**Task requirements**
Stop after the line containing "any more rational.": print each line exactly from the first line of the listing up to that point.

• • • •

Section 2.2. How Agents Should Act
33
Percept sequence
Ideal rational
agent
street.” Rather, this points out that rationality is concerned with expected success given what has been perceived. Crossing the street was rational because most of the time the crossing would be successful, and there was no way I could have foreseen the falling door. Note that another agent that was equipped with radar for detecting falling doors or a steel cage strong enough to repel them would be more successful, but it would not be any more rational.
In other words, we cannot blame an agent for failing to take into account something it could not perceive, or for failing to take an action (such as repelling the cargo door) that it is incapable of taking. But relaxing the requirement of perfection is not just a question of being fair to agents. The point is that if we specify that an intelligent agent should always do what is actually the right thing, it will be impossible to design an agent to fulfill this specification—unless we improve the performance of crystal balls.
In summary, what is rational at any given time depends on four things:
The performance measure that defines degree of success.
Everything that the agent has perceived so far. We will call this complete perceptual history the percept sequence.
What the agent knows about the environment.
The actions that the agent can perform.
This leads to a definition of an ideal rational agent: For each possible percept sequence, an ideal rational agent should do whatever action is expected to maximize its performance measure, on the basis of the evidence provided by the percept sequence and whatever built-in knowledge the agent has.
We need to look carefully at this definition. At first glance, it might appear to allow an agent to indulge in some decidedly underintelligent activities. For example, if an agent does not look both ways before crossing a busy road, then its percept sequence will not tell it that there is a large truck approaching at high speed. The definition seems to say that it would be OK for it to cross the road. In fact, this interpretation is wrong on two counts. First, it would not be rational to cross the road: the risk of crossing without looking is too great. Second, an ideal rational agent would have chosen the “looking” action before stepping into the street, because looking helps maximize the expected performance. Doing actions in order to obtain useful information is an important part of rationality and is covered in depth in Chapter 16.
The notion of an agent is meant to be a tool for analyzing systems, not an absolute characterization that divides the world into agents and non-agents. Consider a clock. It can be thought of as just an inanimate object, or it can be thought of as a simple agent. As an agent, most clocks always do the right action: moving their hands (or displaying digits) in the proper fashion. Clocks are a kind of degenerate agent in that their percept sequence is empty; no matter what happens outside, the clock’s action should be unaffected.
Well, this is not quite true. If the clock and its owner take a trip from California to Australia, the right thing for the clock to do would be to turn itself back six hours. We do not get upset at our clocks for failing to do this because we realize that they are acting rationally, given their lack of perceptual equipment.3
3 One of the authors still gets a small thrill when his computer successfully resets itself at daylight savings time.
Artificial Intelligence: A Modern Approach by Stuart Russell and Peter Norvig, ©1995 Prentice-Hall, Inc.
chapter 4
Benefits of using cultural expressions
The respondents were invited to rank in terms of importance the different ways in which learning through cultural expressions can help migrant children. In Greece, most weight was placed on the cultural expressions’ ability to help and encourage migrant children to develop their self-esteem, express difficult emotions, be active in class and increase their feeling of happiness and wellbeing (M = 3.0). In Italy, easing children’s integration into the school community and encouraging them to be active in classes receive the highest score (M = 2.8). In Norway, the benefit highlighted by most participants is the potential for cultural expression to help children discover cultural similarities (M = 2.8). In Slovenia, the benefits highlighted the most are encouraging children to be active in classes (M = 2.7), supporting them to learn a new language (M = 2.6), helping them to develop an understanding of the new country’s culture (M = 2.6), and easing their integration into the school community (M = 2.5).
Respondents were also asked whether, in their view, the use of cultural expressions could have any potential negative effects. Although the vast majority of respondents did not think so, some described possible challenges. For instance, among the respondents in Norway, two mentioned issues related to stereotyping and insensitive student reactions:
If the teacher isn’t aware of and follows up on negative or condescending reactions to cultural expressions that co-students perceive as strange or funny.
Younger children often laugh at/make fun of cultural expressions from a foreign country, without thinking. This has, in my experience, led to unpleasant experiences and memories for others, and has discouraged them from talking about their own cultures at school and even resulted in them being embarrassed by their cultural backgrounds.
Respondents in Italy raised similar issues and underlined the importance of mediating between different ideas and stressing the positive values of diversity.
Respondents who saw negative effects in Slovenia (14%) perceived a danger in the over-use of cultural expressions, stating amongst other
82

• • • •

**Answer section**
Section 2.2. How Agents Should Act
33
Percept sequence
Ideal rational
agent
street.” Rather, this points out that rationality is concerned with expected success given what has been perceived. Crossing the street was rational because most of the time the crossing would be successful, and there was no way I could have foreseen the falling door. Note that another agent that was equipped with radar for detecting falling doors or a steel cage strong enough to repel them would be more successful, but it would not be any more rational.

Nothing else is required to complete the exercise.